* _Ziel der Übung_
Gib aus dem Text über Asthma im Hochleistungssport den Abschnitt wörtlich wieder, der mit „Asthma bronchiale Hochleistungssport“ beginnt und bis einschließlich „zu asthmatischen Problemen?“ reicht.

Asthma bronchiale Hochleistungssport

Prof. Dr. med. Winfried J. Randerath, Chefarzt am Zentrum für Schlaf- und Beatmungsmedizin der Klinik für Pneumologie und Allergologie in Solingen

Asthma bronchiale – eine häufige Erkrankung im Hochleistungssport!

Und wie kommt es bei den Radrennfahrern zu asthmatischen Problemen?

Auch bei Radrennfahrern kommt es zum erwähnten „Remodeling“ bzw. zu Asthma – 17 Prozent der Radrennfahrer haben Asthma! Bei den Radrennfahrern können zum einen ebenfalls Umweltbedingungen eine Rolle spielen, wenn die Fahrer auf viel befahrenen Strecken trainieren und verstärkt Abgasen ausgesetzt sind. Hinzu kommt die lange Beanspruchung der Atemwegs-Schleimhaut über viele Stunden hinweg, sowohl beim Training als auch bei den eigentlichen Rennen. Ebenso sind Marathon-Läufer von Asthma stark betroffen und bei Tri-Athleten liegt der Asthma-Anteil mit 25 Prozent sogar deutlich über dem Durchschnitt der untersuchten Olympia-Teilnehmer. Es gibt aber auch allergische Erkrankungen, die durch Asthma begünstigt werden.

Kann man sagen, was die Erkenntnisse zu den Zusammenhängen zwischen Asthma und Hochleistungssport für ambitionierte Amateure bedeuten?

Amateursportler trainieren oft unter ungünstigeren Trainingsbedingungen als Hochleistungssportler. In der Regel nutzen sie öffentliche Schwimmhallen oder öffentlich Eissporthallen, in denen nicht die neuste schadstoffarme Technologie zum Einsatz kommt. Ebenso joggen ambitionierte Läufer oft in ihrem nächsten Umfeld, auch wenn das direkt an der Autobahn ist. Ambitionierte Freizeitsportler mit hohem Trainingspensum setzen sich deshalb einem tendenziell höheren Asthma-Risiko aus, als die Mitglieder von Olympia-Kadern.

Sie erwähnten allergische Erkrankungen, die durch Asthma begünstigt werden…

Es gibt zwei allergisch bedingte Erkrankungen, die durch Sport befördert werden, 1. Die sogenannte Excercise-Induced Anaphylaxis Syndrome (EIA) und 2. Die Food-Dependent Exercise-Induced Anaphylaxis (FDEIA).

* _Daten zur Auswertung_
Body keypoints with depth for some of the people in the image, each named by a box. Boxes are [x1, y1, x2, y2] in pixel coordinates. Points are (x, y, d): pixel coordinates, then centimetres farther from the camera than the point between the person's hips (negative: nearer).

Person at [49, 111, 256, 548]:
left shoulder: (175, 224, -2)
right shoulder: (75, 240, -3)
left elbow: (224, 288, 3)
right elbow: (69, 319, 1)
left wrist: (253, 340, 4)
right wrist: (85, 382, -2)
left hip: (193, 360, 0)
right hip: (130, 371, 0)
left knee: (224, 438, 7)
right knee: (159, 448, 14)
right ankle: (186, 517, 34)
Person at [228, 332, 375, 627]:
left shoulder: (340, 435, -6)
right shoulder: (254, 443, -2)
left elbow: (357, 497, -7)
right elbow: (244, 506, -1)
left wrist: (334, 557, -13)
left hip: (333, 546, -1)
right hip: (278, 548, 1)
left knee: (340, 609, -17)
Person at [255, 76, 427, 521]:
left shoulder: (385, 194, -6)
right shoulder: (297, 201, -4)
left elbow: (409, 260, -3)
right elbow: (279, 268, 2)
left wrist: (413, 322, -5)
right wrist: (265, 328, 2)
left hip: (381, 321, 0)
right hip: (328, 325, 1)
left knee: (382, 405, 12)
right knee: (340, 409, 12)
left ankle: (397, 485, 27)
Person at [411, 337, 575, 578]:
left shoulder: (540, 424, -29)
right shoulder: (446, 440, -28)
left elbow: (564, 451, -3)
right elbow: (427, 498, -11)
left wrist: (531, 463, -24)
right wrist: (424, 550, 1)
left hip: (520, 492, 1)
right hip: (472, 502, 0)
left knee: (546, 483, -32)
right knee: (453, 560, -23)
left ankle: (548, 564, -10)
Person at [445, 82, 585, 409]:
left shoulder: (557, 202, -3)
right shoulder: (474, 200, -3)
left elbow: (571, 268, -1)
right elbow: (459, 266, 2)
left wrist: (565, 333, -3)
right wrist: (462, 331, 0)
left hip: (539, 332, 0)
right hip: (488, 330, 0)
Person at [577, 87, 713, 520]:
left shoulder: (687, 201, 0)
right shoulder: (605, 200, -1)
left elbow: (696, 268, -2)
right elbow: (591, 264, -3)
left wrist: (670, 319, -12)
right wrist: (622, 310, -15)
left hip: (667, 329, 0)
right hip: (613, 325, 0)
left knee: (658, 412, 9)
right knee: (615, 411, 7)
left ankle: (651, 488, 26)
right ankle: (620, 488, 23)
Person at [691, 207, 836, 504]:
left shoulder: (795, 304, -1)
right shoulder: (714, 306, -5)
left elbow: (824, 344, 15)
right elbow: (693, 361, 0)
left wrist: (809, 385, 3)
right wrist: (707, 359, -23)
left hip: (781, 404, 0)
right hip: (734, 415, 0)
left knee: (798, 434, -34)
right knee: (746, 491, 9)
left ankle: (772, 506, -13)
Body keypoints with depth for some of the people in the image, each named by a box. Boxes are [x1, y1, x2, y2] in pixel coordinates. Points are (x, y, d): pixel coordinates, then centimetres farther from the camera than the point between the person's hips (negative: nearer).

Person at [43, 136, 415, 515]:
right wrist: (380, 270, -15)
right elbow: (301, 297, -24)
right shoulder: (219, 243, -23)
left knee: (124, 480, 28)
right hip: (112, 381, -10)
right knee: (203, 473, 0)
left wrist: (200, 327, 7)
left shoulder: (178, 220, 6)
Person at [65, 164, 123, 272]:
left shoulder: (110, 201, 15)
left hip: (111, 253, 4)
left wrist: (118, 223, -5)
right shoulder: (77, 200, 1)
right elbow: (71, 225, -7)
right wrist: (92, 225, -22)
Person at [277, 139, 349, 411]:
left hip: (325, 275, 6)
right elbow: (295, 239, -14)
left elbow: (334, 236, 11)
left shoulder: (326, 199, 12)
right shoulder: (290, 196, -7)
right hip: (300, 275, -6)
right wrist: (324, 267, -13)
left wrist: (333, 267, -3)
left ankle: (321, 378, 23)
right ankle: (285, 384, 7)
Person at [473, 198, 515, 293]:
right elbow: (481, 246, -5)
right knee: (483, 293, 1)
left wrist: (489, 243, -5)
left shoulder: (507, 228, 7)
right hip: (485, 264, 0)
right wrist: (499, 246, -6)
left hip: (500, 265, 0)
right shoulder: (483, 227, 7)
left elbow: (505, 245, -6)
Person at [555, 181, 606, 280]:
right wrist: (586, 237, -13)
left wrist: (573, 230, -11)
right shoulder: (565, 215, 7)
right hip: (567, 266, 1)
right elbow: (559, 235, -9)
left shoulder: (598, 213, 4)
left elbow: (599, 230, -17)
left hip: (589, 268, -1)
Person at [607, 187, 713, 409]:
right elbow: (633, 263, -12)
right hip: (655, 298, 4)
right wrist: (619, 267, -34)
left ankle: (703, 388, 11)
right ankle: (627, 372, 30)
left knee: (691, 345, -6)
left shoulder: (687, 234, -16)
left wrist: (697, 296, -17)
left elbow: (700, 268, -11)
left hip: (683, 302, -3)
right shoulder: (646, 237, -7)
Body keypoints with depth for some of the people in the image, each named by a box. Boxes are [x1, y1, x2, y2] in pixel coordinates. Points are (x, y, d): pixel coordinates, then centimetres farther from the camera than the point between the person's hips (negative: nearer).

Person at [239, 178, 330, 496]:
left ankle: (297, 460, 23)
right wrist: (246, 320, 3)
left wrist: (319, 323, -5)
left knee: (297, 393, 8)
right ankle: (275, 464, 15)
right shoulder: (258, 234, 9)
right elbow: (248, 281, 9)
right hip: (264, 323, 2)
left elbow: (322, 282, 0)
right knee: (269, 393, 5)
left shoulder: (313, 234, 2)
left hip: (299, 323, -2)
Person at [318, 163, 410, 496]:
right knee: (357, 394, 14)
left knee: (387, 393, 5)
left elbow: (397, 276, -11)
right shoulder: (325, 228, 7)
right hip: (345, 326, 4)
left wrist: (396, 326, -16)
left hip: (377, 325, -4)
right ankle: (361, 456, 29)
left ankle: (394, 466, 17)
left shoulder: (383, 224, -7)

* _Ergebnis der Aufgabe_
Asthma bronchiale Hochleistungssport

Prof. Dr. med. Winfried J. Randerath, Chefarzt am Zentrum für Schlaf- und Beatmungsmedizin der Klinik für Pneumologie und Allergologie in Solingen

Asthma bronchiale – eine häufige Erkrankung im Hochleistungssport!

Und wie kommt es bei den Radrennfahrern zu asthmatischen Problemen?